D-Day as seen from the sky
By 1942, the 250-foot towers, now an icon of Fort Benning, were in place.
That's the year Lawrence Jeffers, an Ohio native, joined the Army. Immediately after basic training, he signed up to become a paratrooper because of the pay.
The 86-year-old World War II veteran remembers his first jump during training.
"That was the easiest one I ever took because I didn't know what was going to happen," he said. "The hardest jump I ever made (was) the second because I knew what was going to happen. It's just like riding an elevator. You come down nice and slow and hit the ground pretty hard."
After graduating jump school, he was shipped with his unit to Europe, where for a time he and some of his fellow Soldiers were hid by the French underground in a wine cellar, said Jeffers, then 18.
On June 6, 1944, the real action started. They got up at 2 a.m., he said, in preparation for the combat jump into Normandy, where their goal was to knock out enemy communication.
"We jumped together and started fighting," Jeffers said. "We were there four hours before (troops) started hitting the beach. (The enemy) didn't know what was happening. It was a successful jump. I was kind of proud of myself - I was proud of everybody really - for the success. We did what we were supposed to do. We had a job to do, and we did it."
Another jump forward
While the original test platoon was formed on post in July 1940, proving its worth as a tool for battle in less than a month, a different type of test platoon also finds its origins here, one that never had the opportunity to defend freedom overseas in combat.

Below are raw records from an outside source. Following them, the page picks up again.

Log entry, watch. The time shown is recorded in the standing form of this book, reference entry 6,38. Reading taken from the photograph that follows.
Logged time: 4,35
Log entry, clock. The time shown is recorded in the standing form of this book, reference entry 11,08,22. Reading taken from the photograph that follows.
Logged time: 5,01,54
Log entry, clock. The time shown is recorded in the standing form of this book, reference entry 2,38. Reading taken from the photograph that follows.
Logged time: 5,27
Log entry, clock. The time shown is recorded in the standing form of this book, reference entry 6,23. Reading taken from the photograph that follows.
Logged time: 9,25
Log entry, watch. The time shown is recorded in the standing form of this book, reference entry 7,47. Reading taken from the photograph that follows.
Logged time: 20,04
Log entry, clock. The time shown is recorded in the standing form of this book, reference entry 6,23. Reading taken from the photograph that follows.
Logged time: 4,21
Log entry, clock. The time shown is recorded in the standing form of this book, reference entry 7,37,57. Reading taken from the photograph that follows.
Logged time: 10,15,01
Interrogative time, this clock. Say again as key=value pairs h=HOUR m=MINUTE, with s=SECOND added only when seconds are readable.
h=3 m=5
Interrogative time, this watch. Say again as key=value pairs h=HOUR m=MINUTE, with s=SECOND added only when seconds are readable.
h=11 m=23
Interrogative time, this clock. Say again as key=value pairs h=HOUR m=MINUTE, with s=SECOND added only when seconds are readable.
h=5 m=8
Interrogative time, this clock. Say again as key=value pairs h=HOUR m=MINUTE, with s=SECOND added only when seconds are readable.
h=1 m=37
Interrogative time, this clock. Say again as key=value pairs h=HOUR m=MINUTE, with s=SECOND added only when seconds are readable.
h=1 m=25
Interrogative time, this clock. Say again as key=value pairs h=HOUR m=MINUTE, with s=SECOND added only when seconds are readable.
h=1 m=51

"In January of '44, they selected 20 enlisted men to form what was called a test platoon," said Walter Morris, who joined the Army in 1943 and later the distinguished "Triple Nickel," the first all African-American Airborne unit.
"They were testing because there was thought that colored troops who did nothing but service duty (didn't) have the intestinal fortitude to jump out of a plane," he said. "And that was in doubt because it had never been done before."

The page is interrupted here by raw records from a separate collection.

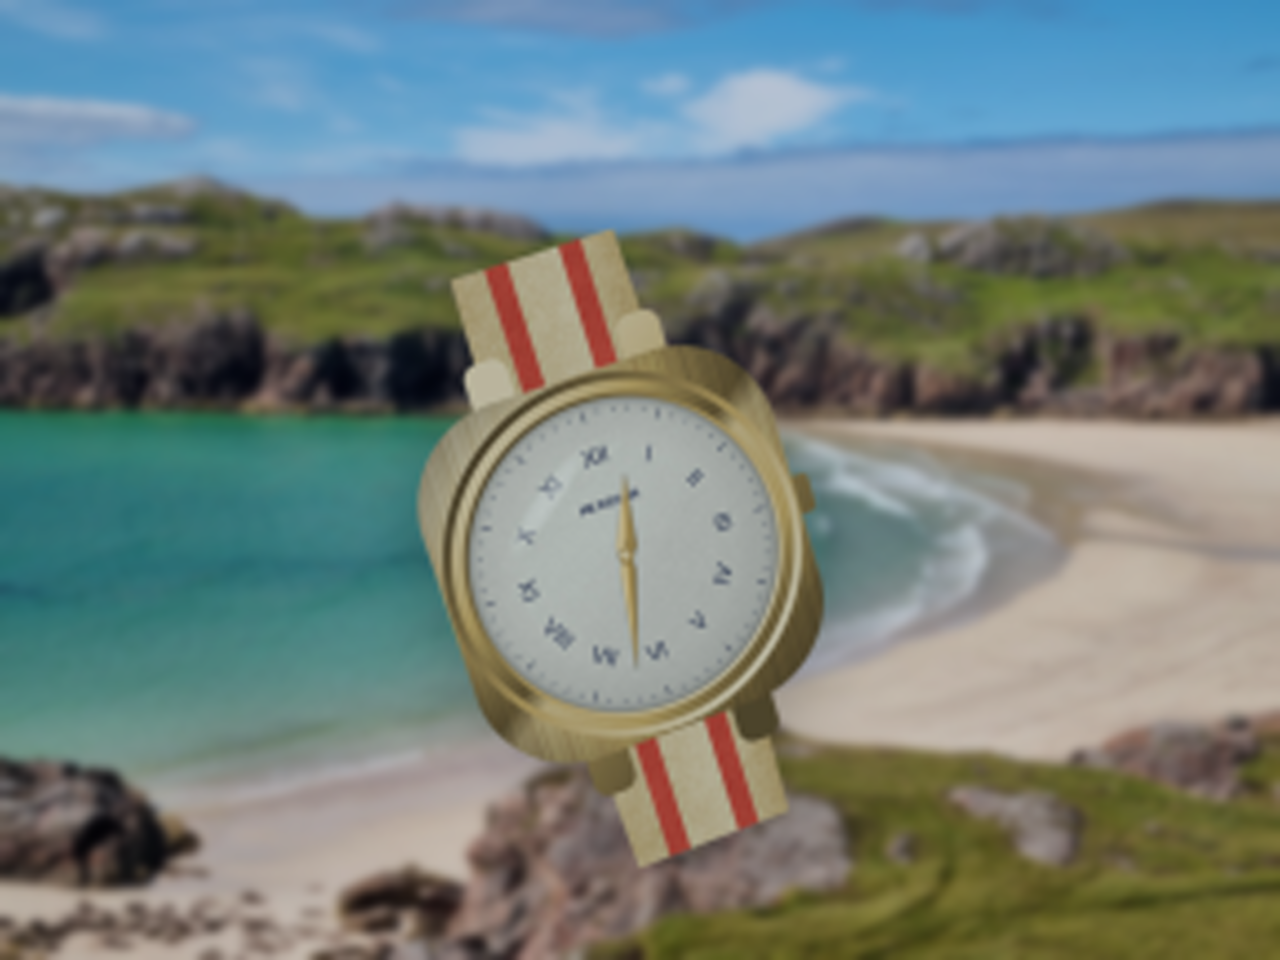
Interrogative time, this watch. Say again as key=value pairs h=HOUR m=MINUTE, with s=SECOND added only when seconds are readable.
h=12 m=32
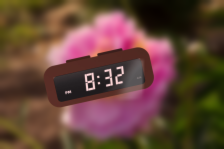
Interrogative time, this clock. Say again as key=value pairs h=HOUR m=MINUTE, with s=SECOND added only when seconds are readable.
h=8 m=32
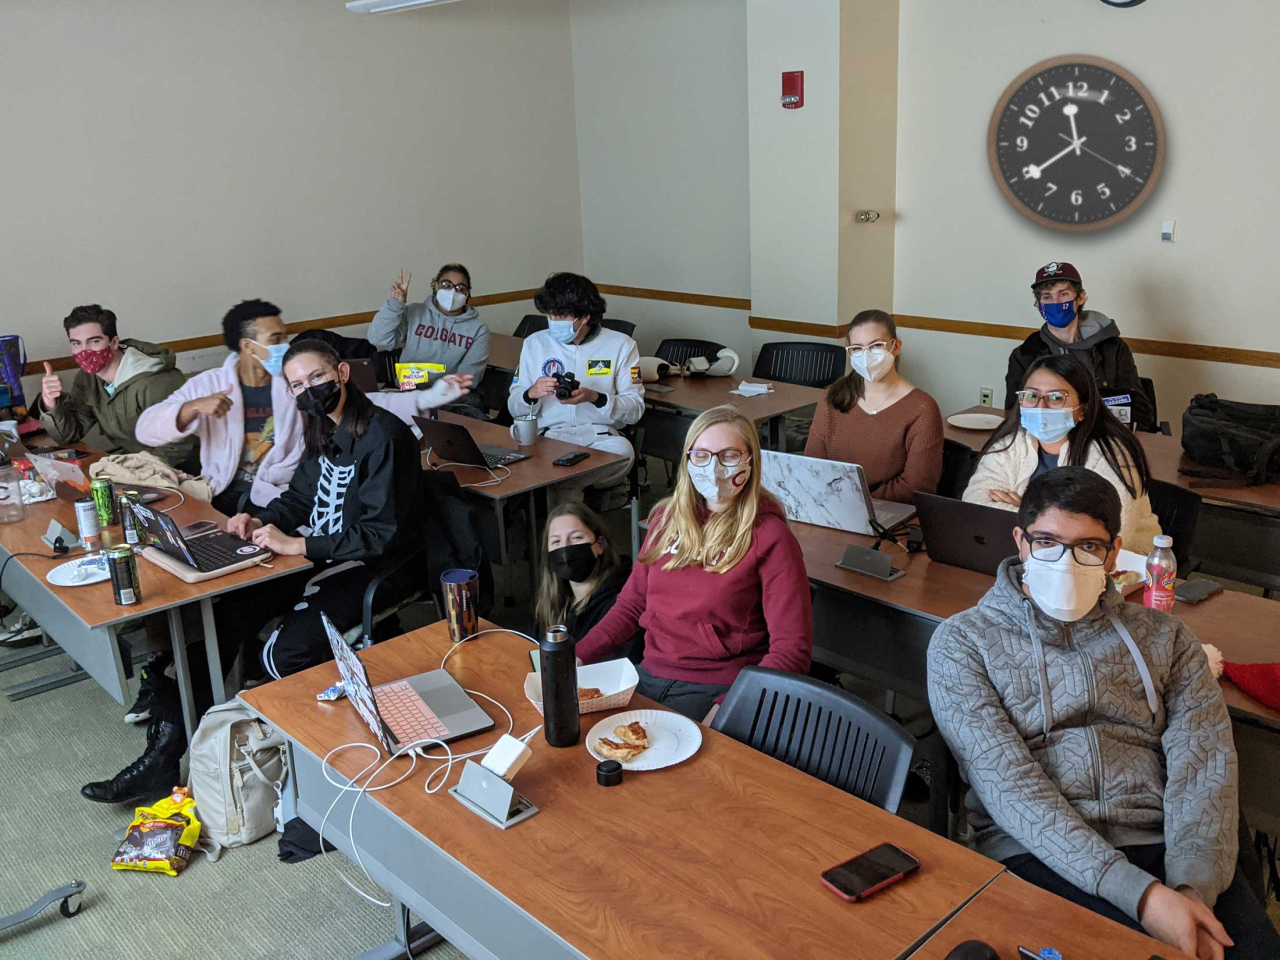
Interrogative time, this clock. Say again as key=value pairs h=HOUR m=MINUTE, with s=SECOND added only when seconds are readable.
h=11 m=39 s=20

Seventeen of the original 20 graduated as paratroopers in February that year, followed by six African-American officers, forming a new unit: the 555th Parachute Infantry Company.

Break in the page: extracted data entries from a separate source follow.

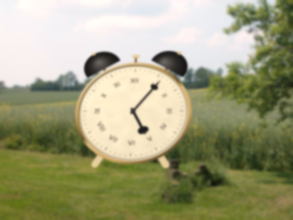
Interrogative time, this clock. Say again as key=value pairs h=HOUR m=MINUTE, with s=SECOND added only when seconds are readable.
h=5 m=6
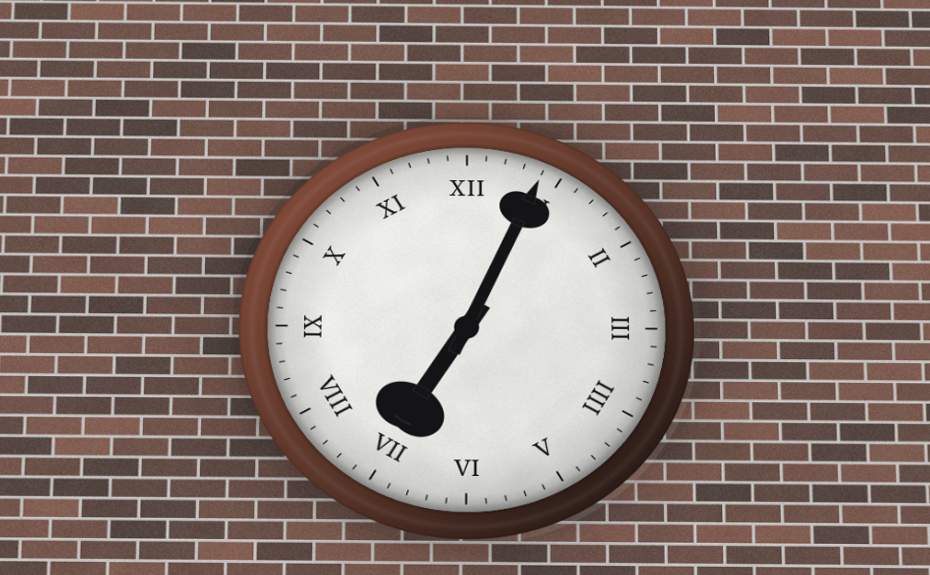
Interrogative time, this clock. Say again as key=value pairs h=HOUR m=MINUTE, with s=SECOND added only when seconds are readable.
h=7 m=4
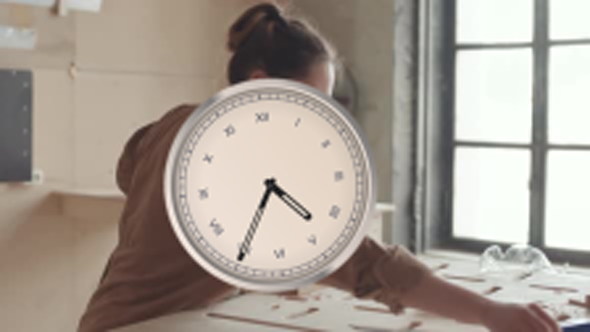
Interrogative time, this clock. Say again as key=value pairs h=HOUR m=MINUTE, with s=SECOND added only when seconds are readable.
h=4 m=35
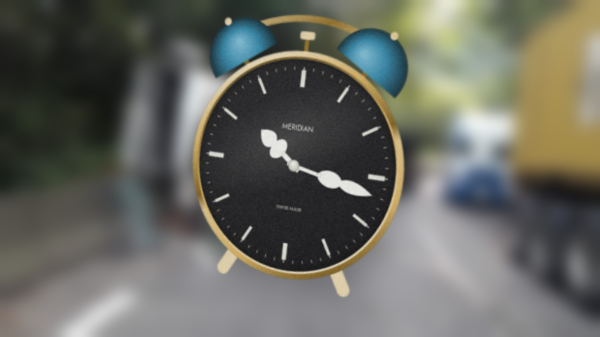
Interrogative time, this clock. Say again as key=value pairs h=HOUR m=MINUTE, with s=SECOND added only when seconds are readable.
h=10 m=17
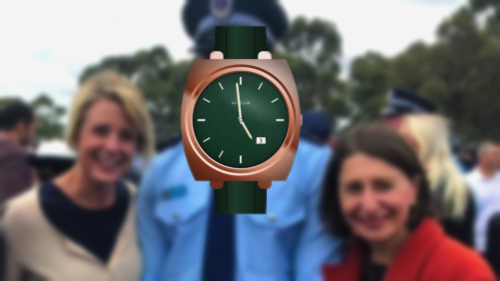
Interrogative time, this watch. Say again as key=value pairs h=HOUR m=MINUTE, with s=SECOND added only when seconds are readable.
h=4 m=59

"When we had the opportunity to become paratroopers, that lifted our morale and self-esteem because now we were paratroopers and not servants," said Morris, the first black enlisted man accepted for Airborne duty. "Then the Army opened the doors and invited all colored troops who wanted to volunteer ... and they came literally by the truckloads and went through the parachute training. There were so many enlisted men and officers volunteering that the company was deactivated and activated as a battalion."
With the Army still segregated, officials didn't want to send an all African-American unit to the European theater.
"So we were trained, but we had nowhere to go," Morris said. "That was when the Agriculture Department asked the Army if they could spare a few paratroopers to train them as smoke jumpers to combat the Japanese incendiary balloons that were flown over in the jet stream from Japan to the Pacific coast line. So, the Army told the Agriculture Department they could have the whole battalion."
The covert Operation Firefly lasted throughout the summer of 1945, including 1,200 jumps on forest fires from Washington to California.
"We jumped in on 32 individual fires, most of them caused by lighting, some by the incendiary balloons, others by careless campers," Morris said.
Though their training base was in Oregon, the 89-year-old veteran considers Fort Benning home.
"That brought back memories," he said of the ceremony. "It's a warm feeling because this is our home, so to speak. It's always exciting to be invited here."